0.
最近发现有个 Java 写的 sidecar 程序本来运行很平稳,忽然 Young GC 的频率就开始升高,新生代大小频繁的调整,最终是在一轮 Mixed GC 之后才恢复平稳。
根据以往学习的理论知识可知 G1 有一个特性就是自适应调整新生代的大小,避免停顿时间超过阈值,以实现 MaxGCPauseMillis 的软实时目标。
但是出现这种频繁调整的情况是很不正常的,k8s 容器的稳定性会差一些,偶尔会遇到一些很诡异的 cpu throttle,而这个 sidecar 的 MaxGCPauseMillis 设置的过小(10ms),运行环境稍有波动,G1 就会进行不必要的动态调整,甚至进入下图中的异常震荡状态。
在不稳定环境中,MaxGCPauseMillis 这种阈值不能设置的调小。或者可以通过设置 Xmn 关闭自适应调整策略。
G1 的源码之前囫囵吞枣看过一遍,其中大部分细节都忽略没看。
这次准备把新生代自适应调整的代码仔细看看,顺便做个笔记。
代码的版本为 openjdk/jdk11u
1. MMU target violated
在 GC 日志中有很多这样的信息:
[info ][gc,mmu ] GC(50870) MMU target violated: 11.0ms (10.0ms/11.0ms)

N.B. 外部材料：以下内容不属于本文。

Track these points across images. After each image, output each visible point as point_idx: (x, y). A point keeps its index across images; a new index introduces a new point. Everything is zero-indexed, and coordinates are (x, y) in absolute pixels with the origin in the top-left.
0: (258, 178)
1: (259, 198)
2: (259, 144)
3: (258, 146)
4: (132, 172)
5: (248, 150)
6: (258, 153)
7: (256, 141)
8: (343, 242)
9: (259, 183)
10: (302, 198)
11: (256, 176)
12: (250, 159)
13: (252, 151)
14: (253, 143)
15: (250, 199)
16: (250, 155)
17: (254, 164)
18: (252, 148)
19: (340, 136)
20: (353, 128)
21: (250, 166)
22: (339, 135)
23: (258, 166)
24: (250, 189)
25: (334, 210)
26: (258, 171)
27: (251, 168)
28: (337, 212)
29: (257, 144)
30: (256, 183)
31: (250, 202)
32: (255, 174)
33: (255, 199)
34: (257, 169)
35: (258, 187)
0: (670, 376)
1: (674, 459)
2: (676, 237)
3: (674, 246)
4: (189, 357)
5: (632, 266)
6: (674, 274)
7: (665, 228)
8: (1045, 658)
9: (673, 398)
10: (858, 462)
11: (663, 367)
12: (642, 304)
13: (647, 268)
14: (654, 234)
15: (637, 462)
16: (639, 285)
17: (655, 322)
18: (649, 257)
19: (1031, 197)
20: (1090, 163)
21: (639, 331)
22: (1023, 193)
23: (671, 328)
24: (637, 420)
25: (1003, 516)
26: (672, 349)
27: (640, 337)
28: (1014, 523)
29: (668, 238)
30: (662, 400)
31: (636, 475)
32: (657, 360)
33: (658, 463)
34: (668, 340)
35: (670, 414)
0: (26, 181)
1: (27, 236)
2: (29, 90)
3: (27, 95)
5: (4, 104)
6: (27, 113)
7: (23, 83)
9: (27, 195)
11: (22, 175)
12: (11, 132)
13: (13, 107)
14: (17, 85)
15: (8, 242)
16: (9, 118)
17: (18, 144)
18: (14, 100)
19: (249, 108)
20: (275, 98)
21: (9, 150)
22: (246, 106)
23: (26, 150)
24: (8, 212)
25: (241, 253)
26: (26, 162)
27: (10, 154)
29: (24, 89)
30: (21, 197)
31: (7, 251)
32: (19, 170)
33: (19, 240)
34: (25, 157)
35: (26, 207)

何为 MMU target?又是如何 violated 的呢?
根据 GC 日志的信息来看,好像指得是该次 GC 的停顿时间超过了 MaxGCPauseMillis,这个理解也对,但是并不准确。
该行日志是在 G1MMUTrackerQueue::add_pause
方法中打印的,对于 Pause Young (Normal),其调用栈为:
--> G1CollectedHeap::do_collection_pause_at_safepoint(double target_pause_time_ms)
--> void G1Policy::record_collection_pause_end(double pause_time_ms, size_t cards_scanned, size_t heap_used_bytes_before_gc)
--> void G1Policy::record_pause(PauseKind kind, double start, double end)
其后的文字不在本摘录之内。